What needs to be done – Scan each line of the records for the word "Гарантия" and extract the ones that have it.

Task input –
Content starts

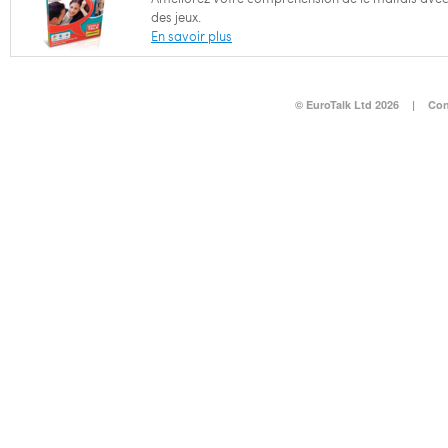
des jeux.
En savoir plus
© EuroTalk Ltd 2026
|
Con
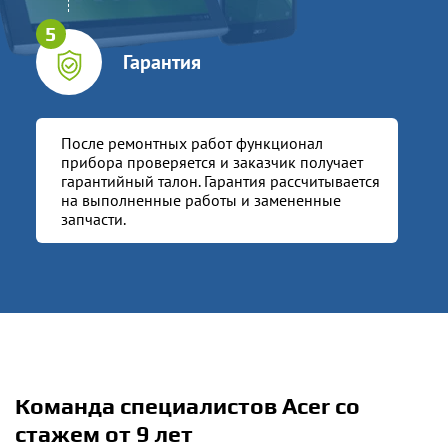
Гарантия
После ремонтных работ функционал
прибора проверяется и заказчик получает
гарантийный талон. Гарантия рассчитывается
на выполненные работы и замененные
запчасти.
Команда специалистов Acer со
стажем от 9 лет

Content ends

Solution –
Гарантия
гарантийный талон. Гарантия рассчитывается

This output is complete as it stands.